Never blame sickness on your kids: The sole advantage of having a family is that you can use them for your own nefarious devices. After all, a man can only fake serious illness so many times without actually being expected to die, so it pays to have a family member that can suddenly and mysteriously “take ill.” But I must strongly suggest that you don’t fake sickness on your kids. That is just inviting bad juju, plus the guilt will totally detract from your hunting and fishing experience. Once, I called the newspaper office and told them our son had a bad stomach virus. I got away with it, but the whole time I was attempting to enjoy the outdoors I kept worrying about karma. What if my child really did get sick? And what if it was something worse than a mild virus? What if, in vengeful Old Testament fashion, the Good Lord punished me for lying and inflicted a plague of locusts, leprosy and boils on my first born? Such thoughts are enough to distract even the hardiest sportsman and make him miss an easy shot at a slow-moving quail or let the fish nibble too long and get away with the bait.

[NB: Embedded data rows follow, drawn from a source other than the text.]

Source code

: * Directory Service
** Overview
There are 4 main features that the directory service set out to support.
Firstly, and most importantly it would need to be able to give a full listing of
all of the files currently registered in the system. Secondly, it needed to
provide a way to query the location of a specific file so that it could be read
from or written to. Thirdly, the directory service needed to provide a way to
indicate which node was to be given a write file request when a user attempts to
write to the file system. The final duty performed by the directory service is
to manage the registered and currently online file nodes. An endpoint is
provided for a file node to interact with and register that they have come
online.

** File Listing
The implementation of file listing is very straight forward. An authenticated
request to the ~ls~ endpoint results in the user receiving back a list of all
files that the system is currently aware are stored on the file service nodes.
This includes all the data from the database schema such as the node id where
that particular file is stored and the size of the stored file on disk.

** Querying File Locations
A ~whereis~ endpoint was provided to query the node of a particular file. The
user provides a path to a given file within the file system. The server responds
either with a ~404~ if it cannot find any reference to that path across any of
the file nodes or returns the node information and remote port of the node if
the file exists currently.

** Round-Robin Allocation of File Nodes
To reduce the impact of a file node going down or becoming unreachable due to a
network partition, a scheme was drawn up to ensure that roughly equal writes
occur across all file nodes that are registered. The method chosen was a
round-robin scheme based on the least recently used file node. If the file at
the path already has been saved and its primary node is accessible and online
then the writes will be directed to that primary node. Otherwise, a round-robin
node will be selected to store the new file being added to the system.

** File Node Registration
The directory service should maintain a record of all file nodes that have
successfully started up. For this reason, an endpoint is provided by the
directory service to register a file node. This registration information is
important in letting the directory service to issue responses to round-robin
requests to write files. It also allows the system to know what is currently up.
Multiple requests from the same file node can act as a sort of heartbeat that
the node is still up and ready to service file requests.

That’s why I always inflict imaginary illnesses on my wife. She’s a healthy gal. She can take a few boils and maybe even some light leprosy. She’ll be all right.
Don’t fake sick around your mother or grandmother: You dare not feign a malady around these matriarchs or it’s the turpentine or the castor oil or – Lord help ya! - the enema! I won’t discuss enemas (I’m still too traumatized to talk about it) but like castor oil, which is about the most efficient laxative known to mankind, the treatment is worse than the disease. Castor oil is a wonderful cure-all for colds and flu – the victim/patient is too afraid to cough in his or her good britches – and the old timers claim that you can rub a little bit on a pregnant woman’s belly and she will pass a baby. (They also swear that turpentine gets rid of worms and that you can rub a little on a dog’s rear end and he will pass a motorcycle on a straight stretch of highway.)
My Granny was fond of castor oil, which puts a damper on any type of hunting and fishing activity requiring you to move far from the little boys’ room, but you could still set up close by the outhouse and do a little light squirrel hunting and such, if you have quick feet and a straight, unobstructed bee-line to the facilities.
That should just about cover everything you amateurs need to know about playing hooky, so kindly leave me alone. I’m suddenly not feeling well. You know: headache, skin sores, cough, high fever, gall stones, blood in my urine, the shakes, hallucinations...
Honey, please pass me that medical dictionary and the telephone, will ya?